Moradores de Piratininga, em Niterói, ingressaram nesta segunda-feira com reclamação junto ao Conselho Regional de Engenharia e Arquitetura do Estado do Rio de Janeiro (Crea-RJ), contra as obras de construção de um túnel subaquático que deveria ligar a lagoa que dá nome ao bairro ao mar. A construção já consumiu R$ 3 milhões e está parada há um ano, sob a suspeita de conter um grave erro de projeto.
Segundo ambientalistas, a falta de um estudo técnico sobre o movimento das marés levou à demarcação da boca do túnel, no lado do oceano que é arenoso e sujeito às ressacas. Segundo a ONG SOS Lagoa, o túnel poderá entupir devido ao erro do projeto e a água da lagoa não se renovará, permitindo que ela continue a secar. Para especialistas do Crea-RJ, no entanto, a saída não resolverá o problema principal da lagoa, que é o despejo diário de esgoto em seus afluentes.
Segundo levantamento do Crea-RJ, no entanto, o governo estadual contratou, em uma licitação, a empreiteira Delta, para concluir o serviço, ao preço de R$ 8.413.000, o que significa 236,5% a mais do que o orçamento inicial, de R$ 2,5 milhões.

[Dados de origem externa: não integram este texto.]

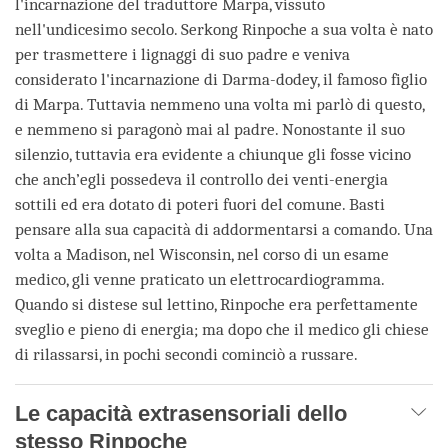
l'incarnazione del traduttore Marpa, vissuto
nell'undicesimo secolo. Serkong Rinpoche a sua volta è nato
per trasmettere i lignaggi di suo padre e veniva
considerato l'incarnazione di Darma-dodey, il famoso figlio
di Marpa. Tuttavia nemmeno una volta mi parlò di questo,
e nemmeno si paragonò mai al padre. Nonostante il suo
silenzio, tuttavia era evidente a chiunque gli fosse vicino
che anch’egli possedeva il controllo dei venti-energia
sottili ed era dotato di poteri fuori del comune. Basti
pensare alla sua capacità di addormentarsi a comando. Una
volta a Madison, nel Wisconsin, nel corso di un esame
medico, gli venne praticato un elettrocardiogramma.
Quando si distese sul lettino, Rinpoche era perfettamente
sveglio e pieno di energia; ma dopo che il medico gli chiese
di rilassarsi, in pochi secondi cominciò a russare.
Le capacità extrasensoriali dello
stesso Rinpoche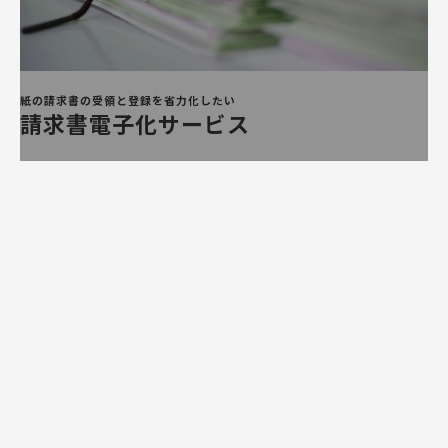
紙の請求書の受領と登録を省力化したい
請求書電子化サービス
マ
イ
ク
ロ
フ
ィ
ル
ム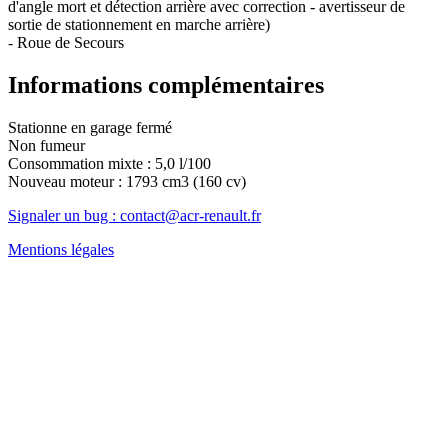
d'angle mort et détection arrière avec correction - avertisseur de
sortie de stationnement en marche arrière)
- Roue de Secours
Informations complémentaires
Stationne en garage fermé
Non fumeur
Consommation mixte : 5,0 l/100
Nouveau moteur : 1793 cm3 (160 cv)
Signaler un bug : contact@acr-renault.fr
Mentions légales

Para o diretor de obras e apoio técnico da Superintendência Estadual de Rios e Lagoas (Serla), José Carlos Pinto, os estudos ainda serão realizados e poderão levar a modificações no projeto.
- Se apontarem necessidade de mudança de traçado, vamos estudar. Se não apontarem, vamos continuar - disse ele a jornalistas.
Ele reconhece, no entanto, que alguns estudos não foram realizados para definir o melhor ponto de saída do túnel para o mar.
- Não temos as análises referentes às marés e à movimentação da areia - disse.
Quanto à validade da obra, Pinto discorda do Crea-RJ e acredita que o túnel é a melhor opção para salvar a lagoa.
- Adotamos a solução mais cara, mas que será mais barata, pois não tem manutenção. Caso a opção fosse um canal a céu aberto, o que seria uma obra mais barata, a Prainha seria afetada e prejudicaria os banhistas, que teriam a praia dividida - afirmou.